For v3, he says we should imitate the generosity of the clouds, which pour down the blessing of rain instead of holding on to it.
Not being in any great public office is no excuse. Whatever the limitations of his station, “in the place where the tree falls”, wherever that place may be, “every man must labour to be a blessing to that place”.

V4 means they should not be put off charitable work by objections and difficulties.

V5 means that we should not hold back simply because we do not know when and whether we shall get our recompense and reward.

And v6 means “persevere in well-doing”, in the charitable sense.

posted on Mar, 5 2021 @ 05:18 PM
a reply to: DISRAELI

Soaking bread in water for days and letting the yeasts ferment, converting the bread's carbohydrates to alcohol, was part of an ancient Egyptian beer making process.

Ecclesiastes faces the futility of the things that we, as humans, do, and suggests that there is nothing wrong with living humbly and enjoying the simple pleasures of life, as long as you ensure that you don't neglect your duties to God and to others.

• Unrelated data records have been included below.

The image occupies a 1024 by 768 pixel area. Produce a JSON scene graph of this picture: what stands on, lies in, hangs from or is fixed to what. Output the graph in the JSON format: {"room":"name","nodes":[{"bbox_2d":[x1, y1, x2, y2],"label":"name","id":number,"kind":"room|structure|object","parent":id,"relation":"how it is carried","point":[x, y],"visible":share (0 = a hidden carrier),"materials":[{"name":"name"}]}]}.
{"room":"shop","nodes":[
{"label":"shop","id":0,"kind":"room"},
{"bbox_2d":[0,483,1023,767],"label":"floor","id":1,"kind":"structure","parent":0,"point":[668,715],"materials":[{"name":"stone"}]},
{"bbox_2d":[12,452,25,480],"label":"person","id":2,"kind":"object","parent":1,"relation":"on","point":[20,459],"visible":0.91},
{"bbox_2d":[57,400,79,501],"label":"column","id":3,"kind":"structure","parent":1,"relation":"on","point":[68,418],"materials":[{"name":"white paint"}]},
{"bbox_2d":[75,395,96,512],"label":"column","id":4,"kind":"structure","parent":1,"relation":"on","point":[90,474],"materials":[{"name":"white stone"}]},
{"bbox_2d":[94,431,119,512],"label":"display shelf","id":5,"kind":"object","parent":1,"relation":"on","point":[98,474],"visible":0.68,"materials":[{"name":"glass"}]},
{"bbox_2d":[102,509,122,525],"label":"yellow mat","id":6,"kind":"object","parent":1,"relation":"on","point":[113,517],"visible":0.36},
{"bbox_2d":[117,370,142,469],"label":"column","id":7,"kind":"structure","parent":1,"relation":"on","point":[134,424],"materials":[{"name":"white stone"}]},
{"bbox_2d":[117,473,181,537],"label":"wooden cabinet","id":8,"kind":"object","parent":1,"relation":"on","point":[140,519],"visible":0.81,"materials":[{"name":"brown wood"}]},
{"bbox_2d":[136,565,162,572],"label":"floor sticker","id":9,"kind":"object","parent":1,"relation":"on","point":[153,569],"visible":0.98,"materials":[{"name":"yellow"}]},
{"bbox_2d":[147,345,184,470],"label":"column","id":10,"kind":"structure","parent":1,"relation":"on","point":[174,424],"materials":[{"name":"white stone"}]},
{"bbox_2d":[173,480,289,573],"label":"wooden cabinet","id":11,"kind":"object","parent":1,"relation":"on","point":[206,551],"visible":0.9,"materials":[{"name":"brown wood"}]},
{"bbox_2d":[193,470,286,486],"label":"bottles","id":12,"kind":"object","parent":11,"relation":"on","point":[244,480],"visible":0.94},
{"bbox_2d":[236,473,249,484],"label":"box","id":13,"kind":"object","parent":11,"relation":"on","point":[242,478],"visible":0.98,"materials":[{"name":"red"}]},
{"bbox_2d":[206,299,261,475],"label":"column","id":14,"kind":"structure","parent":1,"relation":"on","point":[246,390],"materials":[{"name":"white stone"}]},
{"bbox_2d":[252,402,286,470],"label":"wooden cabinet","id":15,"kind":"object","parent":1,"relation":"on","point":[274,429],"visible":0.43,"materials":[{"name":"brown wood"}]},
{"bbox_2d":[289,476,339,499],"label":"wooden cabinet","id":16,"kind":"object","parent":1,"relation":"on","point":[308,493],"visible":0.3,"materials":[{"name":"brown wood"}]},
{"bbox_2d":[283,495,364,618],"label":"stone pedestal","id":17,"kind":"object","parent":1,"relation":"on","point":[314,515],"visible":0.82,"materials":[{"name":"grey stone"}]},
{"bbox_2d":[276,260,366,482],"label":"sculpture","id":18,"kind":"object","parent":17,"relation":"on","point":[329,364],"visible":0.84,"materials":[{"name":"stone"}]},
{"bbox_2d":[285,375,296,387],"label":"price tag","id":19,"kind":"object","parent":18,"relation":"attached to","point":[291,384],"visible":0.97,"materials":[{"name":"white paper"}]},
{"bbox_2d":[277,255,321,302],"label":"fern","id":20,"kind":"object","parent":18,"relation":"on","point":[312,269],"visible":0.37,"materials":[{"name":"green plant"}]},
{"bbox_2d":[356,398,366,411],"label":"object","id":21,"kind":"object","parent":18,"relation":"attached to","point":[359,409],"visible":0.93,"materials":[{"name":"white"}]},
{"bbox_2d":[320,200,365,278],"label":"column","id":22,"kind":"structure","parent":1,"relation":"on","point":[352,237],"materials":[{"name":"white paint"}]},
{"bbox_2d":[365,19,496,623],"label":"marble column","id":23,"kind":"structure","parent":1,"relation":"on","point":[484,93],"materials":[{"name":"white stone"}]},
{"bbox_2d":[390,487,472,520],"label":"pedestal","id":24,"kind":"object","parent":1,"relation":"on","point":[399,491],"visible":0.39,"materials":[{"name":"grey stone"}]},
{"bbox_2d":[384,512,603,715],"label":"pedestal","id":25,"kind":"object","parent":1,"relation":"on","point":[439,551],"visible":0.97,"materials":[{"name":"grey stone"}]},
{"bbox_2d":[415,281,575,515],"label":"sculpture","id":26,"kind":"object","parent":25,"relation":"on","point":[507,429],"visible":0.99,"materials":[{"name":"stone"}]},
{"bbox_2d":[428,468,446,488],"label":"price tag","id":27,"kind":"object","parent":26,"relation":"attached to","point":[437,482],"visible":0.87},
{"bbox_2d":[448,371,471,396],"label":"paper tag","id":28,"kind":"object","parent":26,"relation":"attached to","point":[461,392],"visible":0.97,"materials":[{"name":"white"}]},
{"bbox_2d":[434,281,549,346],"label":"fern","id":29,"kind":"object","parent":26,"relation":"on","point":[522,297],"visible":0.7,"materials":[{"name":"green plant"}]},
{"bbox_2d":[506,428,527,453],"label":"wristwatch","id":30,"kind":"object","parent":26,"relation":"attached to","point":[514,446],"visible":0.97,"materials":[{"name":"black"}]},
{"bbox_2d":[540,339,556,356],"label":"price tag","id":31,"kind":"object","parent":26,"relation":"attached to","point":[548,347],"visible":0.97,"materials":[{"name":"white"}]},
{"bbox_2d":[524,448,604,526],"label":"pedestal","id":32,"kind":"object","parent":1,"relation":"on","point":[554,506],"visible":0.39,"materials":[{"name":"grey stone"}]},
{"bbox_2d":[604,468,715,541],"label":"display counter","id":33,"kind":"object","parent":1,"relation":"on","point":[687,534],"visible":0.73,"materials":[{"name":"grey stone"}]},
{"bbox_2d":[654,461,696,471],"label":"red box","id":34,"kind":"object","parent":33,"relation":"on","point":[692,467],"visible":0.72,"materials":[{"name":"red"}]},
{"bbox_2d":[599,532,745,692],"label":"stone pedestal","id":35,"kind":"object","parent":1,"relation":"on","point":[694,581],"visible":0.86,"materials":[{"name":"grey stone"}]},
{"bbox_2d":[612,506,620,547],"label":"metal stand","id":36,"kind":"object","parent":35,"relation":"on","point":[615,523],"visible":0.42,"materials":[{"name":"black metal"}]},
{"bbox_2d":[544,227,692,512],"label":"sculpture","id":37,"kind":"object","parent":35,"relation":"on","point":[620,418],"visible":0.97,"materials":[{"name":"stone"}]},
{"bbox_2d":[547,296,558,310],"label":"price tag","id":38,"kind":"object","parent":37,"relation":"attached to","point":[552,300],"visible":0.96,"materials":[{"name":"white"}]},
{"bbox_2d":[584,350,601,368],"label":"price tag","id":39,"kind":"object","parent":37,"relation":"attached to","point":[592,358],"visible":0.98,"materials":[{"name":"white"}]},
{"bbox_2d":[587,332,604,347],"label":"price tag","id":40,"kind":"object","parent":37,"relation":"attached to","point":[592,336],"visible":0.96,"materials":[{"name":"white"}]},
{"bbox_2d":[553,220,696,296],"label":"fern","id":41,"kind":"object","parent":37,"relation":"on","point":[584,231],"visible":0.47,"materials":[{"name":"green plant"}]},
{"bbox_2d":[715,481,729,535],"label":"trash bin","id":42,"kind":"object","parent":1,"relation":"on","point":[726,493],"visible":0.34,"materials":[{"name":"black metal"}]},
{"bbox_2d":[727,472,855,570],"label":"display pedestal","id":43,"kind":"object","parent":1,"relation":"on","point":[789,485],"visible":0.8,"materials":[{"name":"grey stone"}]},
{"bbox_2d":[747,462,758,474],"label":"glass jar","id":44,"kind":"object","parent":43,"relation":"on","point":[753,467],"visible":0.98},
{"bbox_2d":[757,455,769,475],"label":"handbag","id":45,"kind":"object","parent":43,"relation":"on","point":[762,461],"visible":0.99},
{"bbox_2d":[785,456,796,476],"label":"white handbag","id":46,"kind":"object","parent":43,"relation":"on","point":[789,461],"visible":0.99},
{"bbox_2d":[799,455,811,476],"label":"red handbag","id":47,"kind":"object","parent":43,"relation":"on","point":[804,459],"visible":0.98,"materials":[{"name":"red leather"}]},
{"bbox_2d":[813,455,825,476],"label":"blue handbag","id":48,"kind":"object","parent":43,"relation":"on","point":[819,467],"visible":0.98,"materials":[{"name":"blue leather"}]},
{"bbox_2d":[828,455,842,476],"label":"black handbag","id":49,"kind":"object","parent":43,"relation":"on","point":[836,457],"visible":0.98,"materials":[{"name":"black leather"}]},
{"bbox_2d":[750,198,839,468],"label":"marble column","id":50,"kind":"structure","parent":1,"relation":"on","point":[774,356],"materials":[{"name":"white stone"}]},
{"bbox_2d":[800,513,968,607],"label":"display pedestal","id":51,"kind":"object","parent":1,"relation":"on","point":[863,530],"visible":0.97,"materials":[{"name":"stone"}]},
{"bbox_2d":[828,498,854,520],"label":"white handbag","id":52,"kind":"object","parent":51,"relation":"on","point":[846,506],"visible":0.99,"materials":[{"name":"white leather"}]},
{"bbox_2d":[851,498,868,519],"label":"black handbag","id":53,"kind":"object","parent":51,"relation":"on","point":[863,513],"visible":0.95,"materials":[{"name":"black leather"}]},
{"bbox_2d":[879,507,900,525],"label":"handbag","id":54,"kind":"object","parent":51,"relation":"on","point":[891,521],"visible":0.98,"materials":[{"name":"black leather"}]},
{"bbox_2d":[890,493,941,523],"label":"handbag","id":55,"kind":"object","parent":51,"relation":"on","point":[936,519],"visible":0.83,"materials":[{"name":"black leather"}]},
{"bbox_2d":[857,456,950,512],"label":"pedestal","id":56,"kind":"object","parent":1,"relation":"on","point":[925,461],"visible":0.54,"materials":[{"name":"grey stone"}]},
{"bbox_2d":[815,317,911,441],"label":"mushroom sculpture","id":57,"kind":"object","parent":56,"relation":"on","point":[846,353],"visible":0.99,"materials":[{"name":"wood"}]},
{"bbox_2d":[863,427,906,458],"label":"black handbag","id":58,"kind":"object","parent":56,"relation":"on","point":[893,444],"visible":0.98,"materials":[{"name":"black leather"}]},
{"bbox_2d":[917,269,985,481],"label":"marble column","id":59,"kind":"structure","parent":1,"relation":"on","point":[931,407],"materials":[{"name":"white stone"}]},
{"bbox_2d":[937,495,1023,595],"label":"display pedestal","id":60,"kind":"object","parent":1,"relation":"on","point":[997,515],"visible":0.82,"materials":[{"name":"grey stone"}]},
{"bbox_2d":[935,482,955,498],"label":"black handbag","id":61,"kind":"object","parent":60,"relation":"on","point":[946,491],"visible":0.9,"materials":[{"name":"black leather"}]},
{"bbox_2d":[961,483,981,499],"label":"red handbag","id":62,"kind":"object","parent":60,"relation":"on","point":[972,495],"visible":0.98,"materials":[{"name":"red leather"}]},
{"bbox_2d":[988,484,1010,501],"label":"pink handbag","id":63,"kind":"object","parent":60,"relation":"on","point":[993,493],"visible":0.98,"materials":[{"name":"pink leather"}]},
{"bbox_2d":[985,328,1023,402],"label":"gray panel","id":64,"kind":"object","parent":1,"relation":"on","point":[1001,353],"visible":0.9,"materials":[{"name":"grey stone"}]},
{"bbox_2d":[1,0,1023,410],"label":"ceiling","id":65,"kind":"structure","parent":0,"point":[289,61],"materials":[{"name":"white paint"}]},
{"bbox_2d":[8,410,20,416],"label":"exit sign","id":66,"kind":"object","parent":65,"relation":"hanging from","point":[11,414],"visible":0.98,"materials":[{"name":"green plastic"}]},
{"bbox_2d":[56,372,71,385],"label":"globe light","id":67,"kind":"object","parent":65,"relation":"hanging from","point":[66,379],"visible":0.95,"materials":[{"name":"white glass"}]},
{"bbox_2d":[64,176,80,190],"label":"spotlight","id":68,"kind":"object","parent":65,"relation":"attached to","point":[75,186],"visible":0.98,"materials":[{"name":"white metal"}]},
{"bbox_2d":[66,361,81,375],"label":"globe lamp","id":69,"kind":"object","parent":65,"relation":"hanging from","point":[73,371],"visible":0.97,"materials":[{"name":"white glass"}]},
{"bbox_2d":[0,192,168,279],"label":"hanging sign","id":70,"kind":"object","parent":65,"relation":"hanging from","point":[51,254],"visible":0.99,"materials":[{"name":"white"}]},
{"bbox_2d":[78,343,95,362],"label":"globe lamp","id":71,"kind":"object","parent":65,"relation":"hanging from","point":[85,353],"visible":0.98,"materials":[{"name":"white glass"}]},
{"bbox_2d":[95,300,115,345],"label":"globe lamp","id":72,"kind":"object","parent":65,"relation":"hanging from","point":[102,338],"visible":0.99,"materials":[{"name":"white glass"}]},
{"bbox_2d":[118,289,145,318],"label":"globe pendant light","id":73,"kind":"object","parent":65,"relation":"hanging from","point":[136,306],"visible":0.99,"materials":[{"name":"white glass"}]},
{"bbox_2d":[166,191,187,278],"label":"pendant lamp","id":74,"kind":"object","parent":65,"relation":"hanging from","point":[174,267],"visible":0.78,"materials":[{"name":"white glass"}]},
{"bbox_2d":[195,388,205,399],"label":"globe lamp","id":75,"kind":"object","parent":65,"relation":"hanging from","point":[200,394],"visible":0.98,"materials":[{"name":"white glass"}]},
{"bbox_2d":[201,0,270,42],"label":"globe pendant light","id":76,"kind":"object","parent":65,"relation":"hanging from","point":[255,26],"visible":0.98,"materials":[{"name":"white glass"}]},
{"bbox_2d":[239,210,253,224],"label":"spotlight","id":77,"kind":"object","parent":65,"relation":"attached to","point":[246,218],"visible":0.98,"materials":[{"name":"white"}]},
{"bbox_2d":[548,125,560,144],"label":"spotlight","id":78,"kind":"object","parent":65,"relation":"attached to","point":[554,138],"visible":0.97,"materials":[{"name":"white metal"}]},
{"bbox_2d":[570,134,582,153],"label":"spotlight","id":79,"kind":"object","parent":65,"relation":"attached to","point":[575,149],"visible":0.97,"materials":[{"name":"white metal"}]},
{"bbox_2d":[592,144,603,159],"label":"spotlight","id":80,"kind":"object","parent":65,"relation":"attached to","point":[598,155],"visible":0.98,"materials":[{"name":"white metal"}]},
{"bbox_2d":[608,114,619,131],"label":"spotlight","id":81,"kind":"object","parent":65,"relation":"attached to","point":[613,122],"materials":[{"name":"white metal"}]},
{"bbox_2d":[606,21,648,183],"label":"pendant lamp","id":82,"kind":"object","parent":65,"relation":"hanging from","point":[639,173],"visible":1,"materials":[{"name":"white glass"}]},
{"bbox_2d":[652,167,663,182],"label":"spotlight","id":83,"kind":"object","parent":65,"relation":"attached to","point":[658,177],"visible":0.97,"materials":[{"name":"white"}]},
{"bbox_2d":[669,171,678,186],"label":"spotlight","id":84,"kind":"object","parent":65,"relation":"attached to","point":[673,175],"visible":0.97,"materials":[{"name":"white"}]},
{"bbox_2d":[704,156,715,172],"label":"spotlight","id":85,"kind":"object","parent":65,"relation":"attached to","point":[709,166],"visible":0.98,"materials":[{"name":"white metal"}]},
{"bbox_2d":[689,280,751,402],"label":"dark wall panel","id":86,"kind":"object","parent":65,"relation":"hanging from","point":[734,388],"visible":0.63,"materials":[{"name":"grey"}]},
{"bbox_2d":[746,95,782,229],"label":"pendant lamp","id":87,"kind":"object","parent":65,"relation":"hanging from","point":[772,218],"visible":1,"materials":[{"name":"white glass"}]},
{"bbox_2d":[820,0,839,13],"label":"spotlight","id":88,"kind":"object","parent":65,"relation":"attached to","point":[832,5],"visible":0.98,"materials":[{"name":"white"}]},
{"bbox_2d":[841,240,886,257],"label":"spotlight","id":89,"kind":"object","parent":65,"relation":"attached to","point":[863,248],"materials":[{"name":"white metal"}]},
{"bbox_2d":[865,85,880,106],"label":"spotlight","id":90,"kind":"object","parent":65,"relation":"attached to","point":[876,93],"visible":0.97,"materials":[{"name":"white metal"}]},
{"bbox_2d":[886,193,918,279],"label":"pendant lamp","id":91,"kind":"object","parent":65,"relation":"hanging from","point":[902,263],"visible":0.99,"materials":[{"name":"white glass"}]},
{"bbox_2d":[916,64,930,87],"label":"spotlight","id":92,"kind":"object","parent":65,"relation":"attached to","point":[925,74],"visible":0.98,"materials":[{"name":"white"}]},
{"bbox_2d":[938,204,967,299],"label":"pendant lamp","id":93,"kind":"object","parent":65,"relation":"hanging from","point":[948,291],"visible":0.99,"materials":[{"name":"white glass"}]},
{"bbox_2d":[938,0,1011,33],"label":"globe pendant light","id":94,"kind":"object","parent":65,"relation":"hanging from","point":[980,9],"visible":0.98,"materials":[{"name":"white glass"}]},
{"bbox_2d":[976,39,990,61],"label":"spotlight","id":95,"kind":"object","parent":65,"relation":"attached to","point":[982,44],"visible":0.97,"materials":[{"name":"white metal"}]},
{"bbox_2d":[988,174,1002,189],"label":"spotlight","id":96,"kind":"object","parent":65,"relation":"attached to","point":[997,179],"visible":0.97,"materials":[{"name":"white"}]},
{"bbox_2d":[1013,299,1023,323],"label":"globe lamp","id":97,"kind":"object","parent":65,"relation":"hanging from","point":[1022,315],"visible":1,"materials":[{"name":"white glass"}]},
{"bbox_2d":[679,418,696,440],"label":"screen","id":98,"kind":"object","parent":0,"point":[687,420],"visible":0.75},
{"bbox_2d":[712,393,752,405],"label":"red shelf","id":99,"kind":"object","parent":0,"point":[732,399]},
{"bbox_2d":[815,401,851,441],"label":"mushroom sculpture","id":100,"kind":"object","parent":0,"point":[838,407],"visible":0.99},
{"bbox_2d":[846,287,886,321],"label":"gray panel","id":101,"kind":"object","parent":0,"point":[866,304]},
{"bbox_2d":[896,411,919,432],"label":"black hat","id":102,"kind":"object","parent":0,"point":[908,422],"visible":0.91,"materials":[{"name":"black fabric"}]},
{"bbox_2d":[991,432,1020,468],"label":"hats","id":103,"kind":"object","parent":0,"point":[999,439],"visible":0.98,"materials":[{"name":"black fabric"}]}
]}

The king (reputedly Solomon, son of King David and Beersheba) was contemplating his place in the world and he realized that most of what we do in our lives is transient, gone and soon forgotten - even for a king.

A modern equivalent would be asking "what is the point of existence"? He realized that in spite of the transience, there were things that were ancient and eternal. These concepts are required to understand God's revelation of Himself to us.

edit on 5/3/2021 by chr0naut because: (no reason given)

posted on Mar, 5 2021 @ 05:22 PM
a reply to: chr0naut
Well, "coming back" implies a gping away first, so he's evidently talking about mobile waters.
But if the fish eat this fermented bread, they might be too drunk to resist capture? (A compromise solution)

posted on Mar, 7 2021 @ 09:38 AM
huge palm face.

posted on Mar, 7 2021 @ 11:59 AM
a reply to: DISRAELI

V1 brings to mind breaking bread and sharing fellowship with others. The Our Father, asks we be given our daily bread, imo have our needs looked after.

The cyclical nature of water, and it's symbolism adds an emotional aspect for me. I get a put it out there, and it comes back, sooner or later (tbd, a ripple effect).

For me, it not about looking for rainchecks or using karma like a credit card.

It's giving thanks and hoping looking after one another makes it easier for others to look after you. This often appears in unexpected situations...

posted on Mar, 7 2021 @ 12:45 PM
a reply to: dffrntkndfnml
Thank you for those comments. Others could learn from you how to give thoughtful responses.

posted on Mar, 7 2021 @ 01:36 PM
a reply to: DISRAELI

I really enjoy your threads, DISRAELI. I find they help me study the scriptures on a more regular basis.

I confess recently one of my loved ones was in a bad way.

I was helpless and didn't know what would happen.

A random stranger helped out, and I had doubts after my phone rang. Idk he had a deep, gravelly, coarse voice, after giving him some PI my anxiety levels spiked. He didn't return my calls afterward.

I was overjoyed when he helped get them back home. Safe and sound.

edit on 7-3-2021 by dffrntkndfnml because: spelling and grammar

posted on Mar, 7 2021 @ 02:44 PM
a reply to: dffrntkndfnml
If your're finding support in the whole-book sequences of threads, I've already warned ATS that these will be happening less in the future because I've been running out of fresh books to look at.
Failing that, it might be helpful to go back to the older thread sequences, as indexed on Ten years of Bible threads (the ones listed in capital letters).

posted on Mar, 7 2021 @ 02:53 PM
a reply to: DISRAELI

Thank-you I regularly go through old threads here, like the Good Book, new insights pop up as you revisit.